Solvers fail on nonlinear problem (which has solutions)



This sounds promising, I run into a problem with KNITRO installation, but got help which should fix it. I hope to test this tomorrow.


Just a second thanks to everyone, and a note why I love the community around Julia. I go to bed and the next morning I have loads of really good ideas on how to fix my problem, looking forward to looking deeper into this the following few days.


arctan was for removing a discontinuity. x^2 or exp transformations are for positivity constraints. In fact, we may want to bake that into DiffEqBiological somehow.


The problem with this is that it might create a lot of “extra” roots that have some x_i < 0.


You could try, which just downloads Couenne binaries instead of building them from source and hides the AmplNLWriter layer.
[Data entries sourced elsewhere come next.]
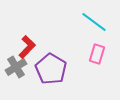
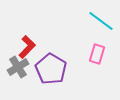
cyan line: moved 7 px right, 1 px up
gray cross: moved 2 px right
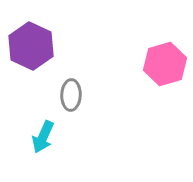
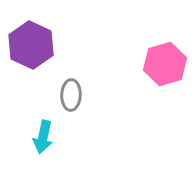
purple hexagon: moved 1 px up
cyan arrow: rotated 12 degrees counterclockwise
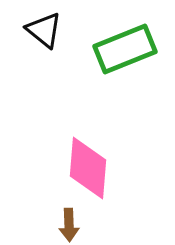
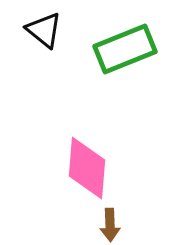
pink diamond: moved 1 px left
brown arrow: moved 41 px right
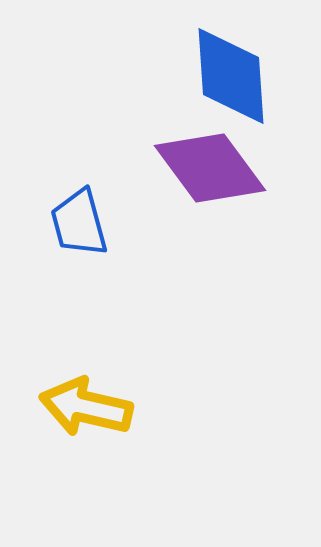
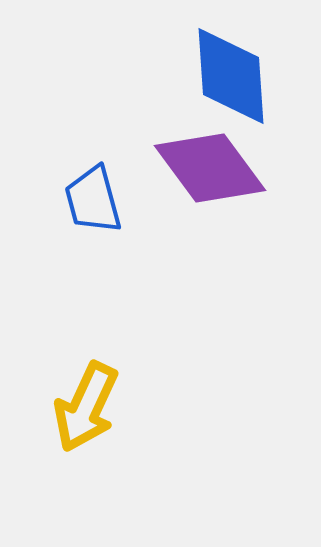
blue trapezoid: moved 14 px right, 23 px up
yellow arrow: rotated 78 degrees counterclockwise
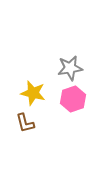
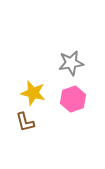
gray star: moved 1 px right, 5 px up
brown L-shape: moved 1 px up
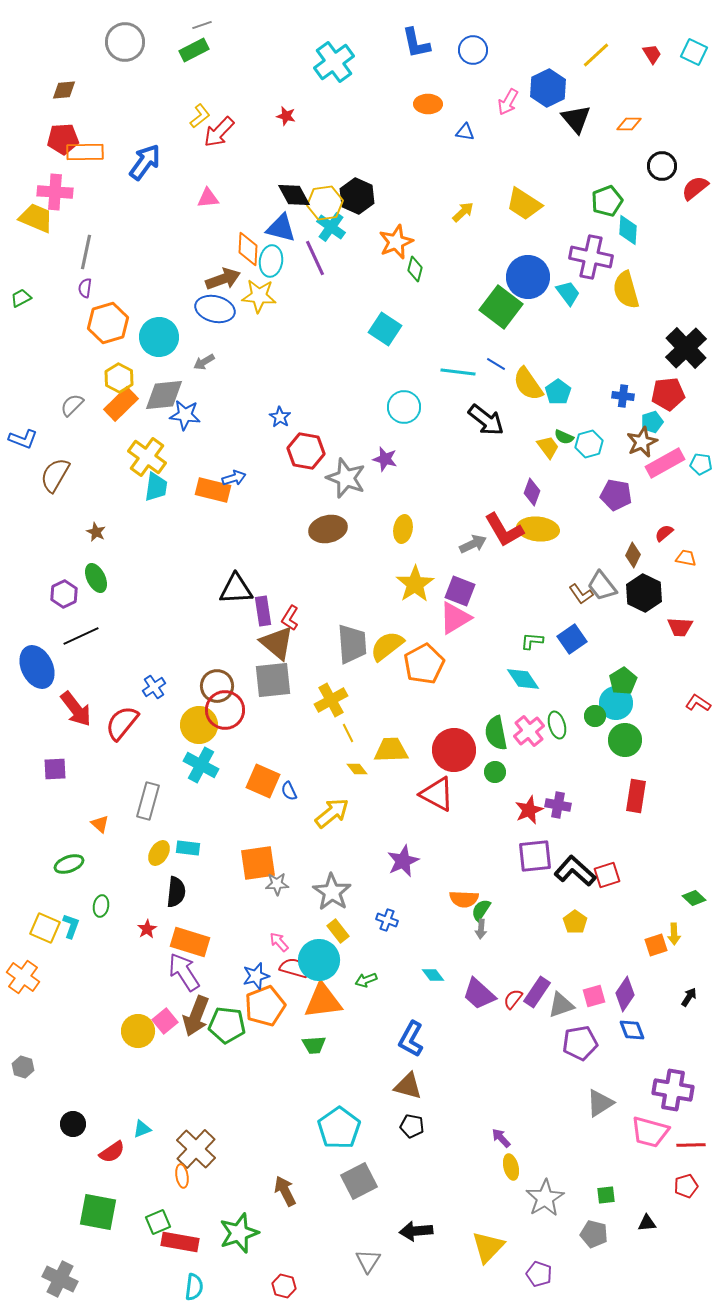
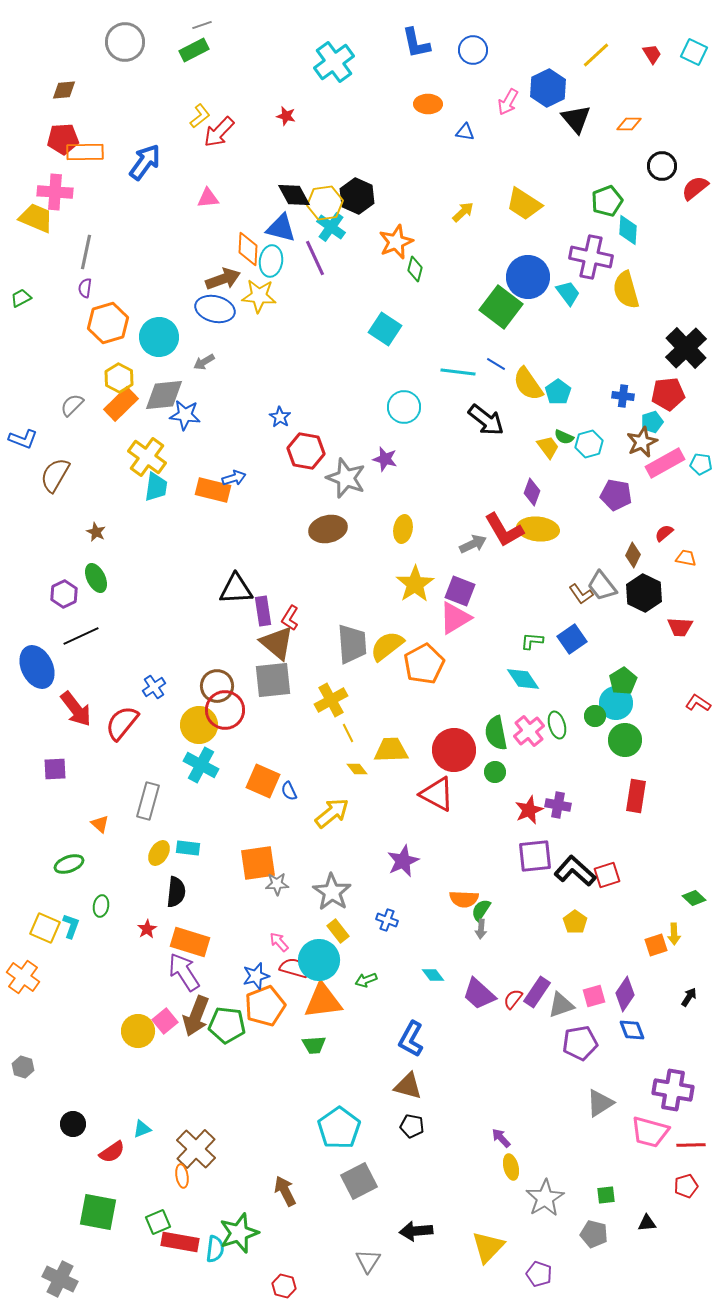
cyan semicircle at (194, 1287): moved 21 px right, 38 px up
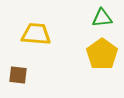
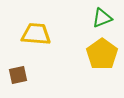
green triangle: rotated 15 degrees counterclockwise
brown square: rotated 18 degrees counterclockwise
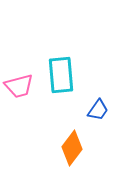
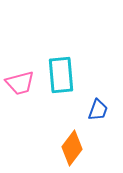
pink trapezoid: moved 1 px right, 3 px up
blue trapezoid: rotated 15 degrees counterclockwise
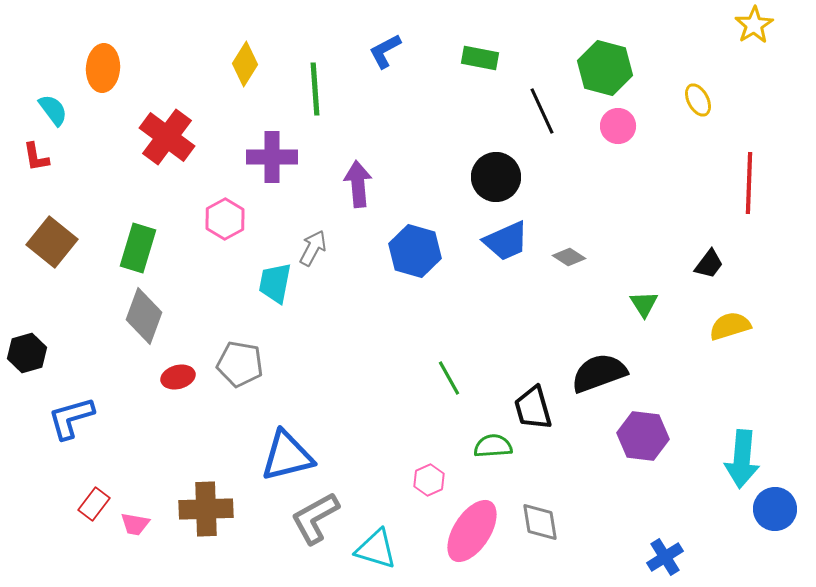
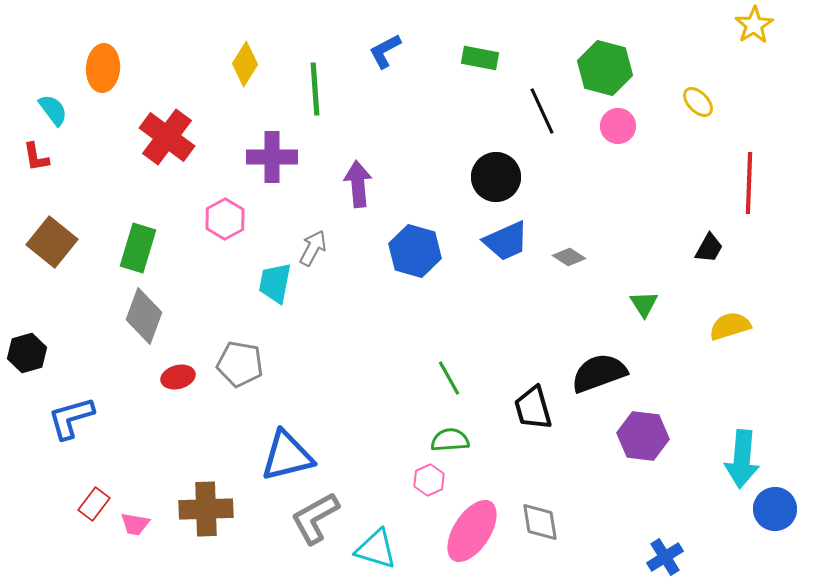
yellow ellipse at (698, 100): moved 2 px down; rotated 16 degrees counterclockwise
black trapezoid at (709, 264): moved 16 px up; rotated 8 degrees counterclockwise
green semicircle at (493, 446): moved 43 px left, 6 px up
Note that Couenne is not the fastest global solver, but it’s free.


Indeed, doing a simple Newton method, I always end up finding roots that have some component negative:

p = [3600, 18, 18, 3600, 3600, 3600, 1800, 3600, 18, 18, 18, 1800, 18, 36, 11, 180, 0.7, 0.4, 30, 0.2, 4, 4.5, 0.4]

using ForwardDiff

function newton(f, x, n=1000)

    for i in 1:n

        J = ForwardDiff.jacobian(f, x)

        δ = J \ (-f(x))

        x += δ
    return x

x0 = 100 * rand(10)
root = newton(x -> f(x, p), x0)

@show maximum(abs.(f(root, p)))


maximum(abs.(f(root, p))) = 4.547473508864641e-13
10-element Array{Float64,1}:


OK, just had to run it a few times from random initial conditions until I happened upon a non-negative solution.


How do you prove that there is a unique non-negative root?


This worked well, for those problems that Ipopt also can solve it is slower (Ipopt~0.025s and CouenneNL~0.25s). However it do work well, thanks.


Yes, using your approach is much better. This should probably be fast enough (or rather it is, I will see what happens when I increase complexity of the problem, but I think it should work well, especially if you are about to release an improved version).

I’d be more than happy to help you with the blog post.


I don’t have any proof really, but I know that the system neither can cross into negative values, nor approach infinity (due to the nature of the model and both of these alternatives are biologically weird). Also, the system should be quite well behaved and I do not expect any strange cases. There will be at least one root.

In principle there could be more than one root, however, after playing around with this model for a while I am quite certain that this is not the case (and for this specific application I am satisfied with finding a single solution).